Я принялся за трапезу
Крабы были отвратительны! Они были не только не лучше рыбы, вкус её, рыбы, даже не обозначался никак.
Долго потом я не ел крабов.
А волосы на голове отросли, стали гуще и закудрявились.
- Наташ, ты плойку Шурику сделала что ли? – спрашивали соседки.
Мать только улыбалась.
Где-то в это время меня впервые пробило на стихи. Причём – о Сталине.
Вечерком, укрывшись одеялом,
В постели мягкой я тихонько спал.
А утром встал и быстренько умылся,
А на дворе уже рассвет вставал.
Рассвет! Рассвет на улице вставал!
Когда-то Сталин в этот день прекрасный для народа
Конституцию СССР провозглашал.
И с этой конституцией идём мы
За Сталиным по верному пути… и т. д.
И никто ведь не заставлял писать. Сам. Искренне. Вот что значит идеологическое воспитание. А как плакали в школе после известия о смерти Сталина! Учителя ходили с опухшими от слёз лицами, судорожно всхлипывали и говорили очень тихо.

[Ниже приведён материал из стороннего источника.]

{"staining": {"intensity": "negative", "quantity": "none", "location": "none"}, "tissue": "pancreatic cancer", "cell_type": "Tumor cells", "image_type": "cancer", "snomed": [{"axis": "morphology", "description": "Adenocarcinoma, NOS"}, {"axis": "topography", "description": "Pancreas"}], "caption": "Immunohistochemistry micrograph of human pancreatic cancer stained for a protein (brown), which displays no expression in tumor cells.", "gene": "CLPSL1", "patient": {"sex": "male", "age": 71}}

«Спасибо товарищу Сталину за наше счастливое детство!» - помню такой плакат. Будто бывает несчастливое детство.
Откуда ребёнку знать, что такое счастье, если и взрослые этого не знают. Ребёнок не знает другой жизни, где это самое счастье живёт. Он органичен в своей среде и поводов для радости у него – масса.
Детство всегда счастливое.
Потому что по природе своей оптимистично и позитивно; потому что в нём много обид и болячек, а значит, столько же возвращений к радости и мечте.
Став взрослыми, мы понимаем: детство было лучшим временем нашей жизни.
Разве это не есть счастье?
…А Волго-Донской канал я потом всё-таки увидел: ни один раз проезжал на поезде по пути с Урала на Кубань.